A railway line ran here across the rolling hedgeless fields, and just at
the point where my companion and I struck it there was a dip in the land
and a high embankment which hid the plain beyond; but from that plain
beyond one heard the separate fire of the advancing line in its
scattered order. We climbed the embankment, and from its ridge we saw
over two miles or more of stubble, the little creeping bunches of the
attack. What was resisting, or where it lay, one could only guess. Some
hundreds of yards before us to the east, with the sloping sun full on
it, a line of thicket, one scattered wood and then another, an
imperceptible lifting of the earth here and there marked the opposing
firing line. Two pompoms could be spotted exactly, for the flashes were
clear through the underwood. And still the tide of the advance continued
to flow, and the little groups came up and fed it, one after another and
another, in the centre where we were, and far away to the north and
right away to the south the countryside was alive with it.
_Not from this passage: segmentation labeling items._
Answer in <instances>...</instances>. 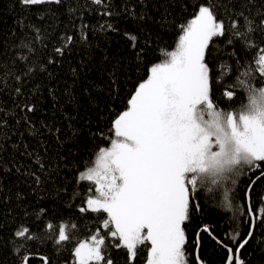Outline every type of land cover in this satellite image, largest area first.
<instances>
[{
	"label": "trees",
	"instance_id": "1",
	"mask_svg": "<svg viewBox=\"0 0 264 264\" xmlns=\"http://www.w3.org/2000/svg\"><path fill=\"white\" fill-rule=\"evenodd\" d=\"M205 2L227 5L229 12L244 11L256 25L264 12V0L251 4L247 0H103L100 5L93 0H61L32 6L0 0V264H20L24 256L27 264H76L78 243L98 230L106 232L101 228L106 214L79 211L95 190L92 182L79 180L80 173L93 167L99 148L110 146L115 138L113 120L127 108L148 70L175 49L180 26ZM217 11L230 24L225 8ZM125 33L137 37L135 47ZM68 36L73 42L63 55L56 53L54 49L63 48ZM252 40L255 47L247 50L228 45L224 37L215 40L216 59L209 57L212 96L222 110L247 102L243 87L232 89L233 99L224 96L237 76L252 88L264 87V77L253 63L254 56L263 53L264 33H253ZM234 48L236 55L231 54ZM221 65H228L223 77ZM25 105L34 111L24 110ZM262 170L245 165L234 185L231 179L221 180L200 190V211L185 226L188 264H198L197 256L202 264H226L228 252L212 236L235 250L228 235L239 233L237 239L246 235L248 207H264V177L252 190L248 188ZM256 223L255 238L241 250L246 264H264V223ZM61 224L68 226L71 238L57 244ZM22 225L34 239L14 235ZM204 226L211 235L201 231ZM148 247L140 246L132 264H146ZM107 255L115 264H128L123 249L109 247Z\"/></svg>",
	"mask_w": 264,
	"mask_h": 264
},
{
	"label": "snow or ice",
	"instance_id": "2",
	"mask_svg": "<svg viewBox=\"0 0 264 264\" xmlns=\"http://www.w3.org/2000/svg\"><path fill=\"white\" fill-rule=\"evenodd\" d=\"M18 2L32 6L59 4L61 0ZM93 2L100 5L103 0ZM247 3L251 4L252 0ZM220 7L225 8L230 24L219 17L217 9ZM227 7L201 3L192 18L180 26L175 49L165 52L166 58L148 70L147 79L135 88L126 110L113 120L115 138L110 146L99 148L94 166L80 173L79 180L92 182L95 190L79 211L106 214L101 220V228L106 232L102 234L98 230L78 243L74 249L76 264H115L107 255L109 247L125 250L128 264H132L140 246L146 244H150L147 264H188L185 226L200 211L197 202L200 190L208 184L217 185L221 180L231 179L234 185L235 177L245 165L249 170L264 168V87L252 88L237 76L236 83L229 86L224 96L233 99L232 89L243 87L247 89V102L234 110H222L213 100V70L209 62V57L216 59L212 54L219 37H224L228 45L239 44L244 50L255 47L252 34L264 33V12L260 13L256 25L244 11L229 12ZM105 14L111 15L107 11ZM239 18L245 22L243 25ZM125 36L135 47L137 37L131 33ZM66 41L63 48L56 47L54 51L63 55L73 37L68 36ZM25 47L31 51L28 45ZM231 54L236 55L235 48ZM253 63L264 77V54L257 53ZM221 67L223 77L228 65ZM31 71L27 69L28 73ZM20 79L17 75L16 80ZM15 91L17 95L21 93L19 87ZM24 110L32 112L34 108L25 105ZM261 177L264 170L248 185L249 190ZM261 200L264 201V197ZM246 214L250 217L247 234L239 239V233L228 235L235 250L212 236L227 250L226 264H246L241 250L255 238L256 222L264 223V207L249 206ZM47 227L52 229L53 225ZM201 231L211 235L207 226ZM14 235L25 241L34 239L29 228L23 225ZM57 235V244L71 238L65 224L58 227ZM199 241L200 231L196 233L197 249ZM27 261L28 257L24 256L20 264ZM197 262L202 264L199 256Z\"/></svg>",
	"mask_w": 264,
	"mask_h": 264
},
{
	"label": "rangeland",
	"instance_id": "3",
	"mask_svg": "<svg viewBox=\"0 0 264 264\" xmlns=\"http://www.w3.org/2000/svg\"><path fill=\"white\" fill-rule=\"evenodd\" d=\"M262 54H264V52L262 53ZM149 75V74H148ZM147 79V78H146ZM126 110V109H125ZM94 166V165H93ZM78 246V245H77ZM74 260H75V256H74ZM76 261V260H75ZM146 264H147V262H146Z\"/></svg>",
	"mask_w": 264,
	"mask_h": 264
},
{
	"label": "bare ground",
	"instance_id": "4",
	"mask_svg": "<svg viewBox=\"0 0 264 264\" xmlns=\"http://www.w3.org/2000/svg\"><path fill=\"white\" fill-rule=\"evenodd\" d=\"M247 201V200H246Z\"/></svg>",
	"mask_w": 264,
	"mask_h": 264
}]
</instances>
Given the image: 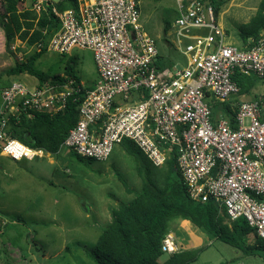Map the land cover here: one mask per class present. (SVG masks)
Returning a JSON list of instances; mask_svg holds the SVG:
<instances>
[{"label":"built area","instance_id":"obj_1","mask_svg":"<svg viewBox=\"0 0 264 264\" xmlns=\"http://www.w3.org/2000/svg\"><path fill=\"white\" fill-rule=\"evenodd\" d=\"M175 1L173 42L186 63L172 72L154 65L159 53L139 22V0H77V9L52 8L58 28L47 49L60 55L73 47L89 50L98 76L59 152L104 162L127 139L153 167L175 155L190 199L212 201L229 221L243 218L264 240V99H244L232 80L234 72L264 80V31L249 48H238L226 42L208 2ZM72 91L69 85L29 88L17 81L1 88L0 156L43 158L44 150L8 133L10 118L62 112ZM212 100H237L232 122L212 121ZM160 250L177 253L170 232Z\"/></svg>","mask_w":264,"mask_h":264},{"label":"rangeland","instance_id":"obj_2","mask_svg":"<svg viewBox=\"0 0 264 264\" xmlns=\"http://www.w3.org/2000/svg\"><path fill=\"white\" fill-rule=\"evenodd\" d=\"M39 2L20 0L19 7L37 11ZM259 2L234 0L231 6L228 2L222 5L221 22L227 32L226 41L239 47L237 25L249 20L254 14L250 8L256 9ZM139 7V22L154 39L159 56L184 66L186 58L173 42L174 21L178 16L176 1L139 0ZM0 16H4L1 2ZM2 33L0 29V89L13 81L35 87L38 82L32 76L20 74L7 78L3 75L4 70L16 60H25L35 48L15 38L7 52ZM61 59L46 52L37 60L35 69L54 74ZM260 93L264 94V81L252 89L249 97ZM43 152V158L34 160L13 161L0 156V264H94L86 257L84 247L94 246L107 223L109 210L118 202L133 198L125 187L133 191L140 189L138 163L120 144L113 146L104 162H78L64 150L53 154ZM149 165L155 177L167 170L166 165ZM205 238L203 250L190 264H223L233 258L240 264H264L258 254L245 255L221 241L206 235ZM253 240L250 234L245 243L251 244ZM165 258L164 255L161 260Z\"/></svg>","mask_w":264,"mask_h":264},{"label":"trees","instance_id":"obj_3","mask_svg":"<svg viewBox=\"0 0 264 264\" xmlns=\"http://www.w3.org/2000/svg\"><path fill=\"white\" fill-rule=\"evenodd\" d=\"M213 8L217 18L220 7L228 0H202ZM4 6V16H0V29L3 32L4 48L8 52L14 39L25 42L35 50L22 61L3 71L11 77L26 74L34 77L38 85L45 83L69 85L73 89L68 96L65 109L55 115L42 113L32 117L17 116L10 118L8 133L29 147L39 148L47 153H57L62 141L78 119V106L92 86H82L77 76L76 58L69 57L61 74L48 75L34 68L36 61L47 51V41L58 28V20L52 8L63 10L77 9V0H51L42 2L39 11L33 8H20V0H0ZM165 30V29H164ZM166 31V30H165ZM264 31V0H260L254 16L237 28V35L244 46L249 48V40L255 41ZM154 65L159 70L172 71L175 63L157 57ZM232 80L240 88L239 95H249L262 79L234 72ZM237 100H234L235 103ZM233 102L209 103L212 121L218 114L226 116L231 122L235 112ZM120 145L138 163L137 174L141 187L133 191L125 187L133 198L109 210L110 222L102 227L92 247H84V253L94 264H190L194 262L203 248L184 251L172 255L161 252V240L167 234L169 222L181 218L189 221L200 232L241 251L245 255L258 254L264 259V240L259 239L243 218L229 221L223 210L212 202L190 199L175 164V155L165 163L167 170L155 177L150 171V163L135 146L124 139ZM78 162L91 163L92 159L82 158L69 152ZM164 165V166H165ZM161 182V185H159ZM253 234L254 240L246 244L245 239ZM166 256L161 260L162 256ZM236 259L228 263H235ZM223 263V264H228Z\"/></svg>","mask_w":264,"mask_h":264},{"label":"crops","instance_id":"obj_4","mask_svg":"<svg viewBox=\"0 0 264 264\" xmlns=\"http://www.w3.org/2000/svg\"><path fill=\"white\" fill-rule=\"evenodd\" d=\"M233 1L234 0H228L227 1L229 3V6H231L233 4ZM221 7H220L219 13L217 15L216 21H217V24L225 31V29L223 28L222 22H221V15H222ZM245 9L247 10V8H245ZM250 9H252V11H254V14H255L257 8L255 9V7L253 6ZM254 14L249 18V20L254 16ZM238 26L239 25H237V28H238ZM200 33L203 34L204 32L202 31ZM225 33L227 35L226 31H225ZM227 38L228 37H226V40H227ZM2 41H4L3 33H2ZM226 42L233 45L229 41H226ZM243 47L244 46L242 45V43L239 39V47L238 48H243ZM46 52H50L53 55V57H55V58H58V57L62 58L59 61L58 71L54 74H61L64 70L66 60L69 57H75L76 58L75 70H76L77 76L79 77L81 85L82 86H89V85L93 86L94 83L97 82L98 76H97L96 68H95V65L93 62L92 54L89 50L73 47L64 55H60L56 51L50 50V49H47ZM36 63H37V61H36ZM36 63L34 64V68H36ZM177 67L179 68V67H183V66L179 65L176 62L175 68L177 69ZM79 70L81 71V73L79 72ZM172 71H170V72H172ZM52 74L53 73H51V75ZM7 78H10V77H7ZM243 96H244L243 97L244 99H245V97H246V99H247V97H249V95H243ZM257 97L264 99V94H262V93L255 94V95L249 97V99H253V98H257ZM249 99H247V100H249ZM0 104H1V98H0ZM217 116H219V117H216V120L221 118V117H226V116H222L220 114ZM47 154H50V153H47ZM50 162H52V160H50ZM108 215H109V218H108ZM106 220H107L106 221L107 223H105V225L108 224L111 220L109 212L106 215ZM171 229H175V231L172 232ZM168 231L175 238L177 249H178L177 254L184 252V251H190V250H195V249L204 247V242L206 239L205 234L200 232L189 221L183 220L181 218L174 219V220L169 222ZM233 259H236L237 262H239L237 258H233ZM233 259H231V260H233ZM230 261H228V262H230ZM225 263H227V262H225Z\"/></svg>","mask_w":264,"mask_h":264},{"label":"water","instance_id":"obj_5","mask_svg":"<svg viewBox=\"0 0 264 264\" xmlns=\"http://www.w3.org/2000/svg\"><path fill=\"white\" fill-rule=\"evenodd\" d=\"M52 2H54V3H56V2H58L59 0H51ZM178 68V67H177Z\"/></svg>","mask_w":264,"mask_h":264}]
</instances>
The action
was beginning to take on something of that final movement and decision
which makes the climax of manoeuvres look so great a game. But in a
little while that general creeping forward was checked: there were
orders coming from the umpires, and a sort of lull fell over each
position held. My companion said to me:
"Let us go forward now over the intervening zone and in among Picquart's
men, and get well behind their line, and see whether there is a rally or
whether before the end of this day they begin to fall back again.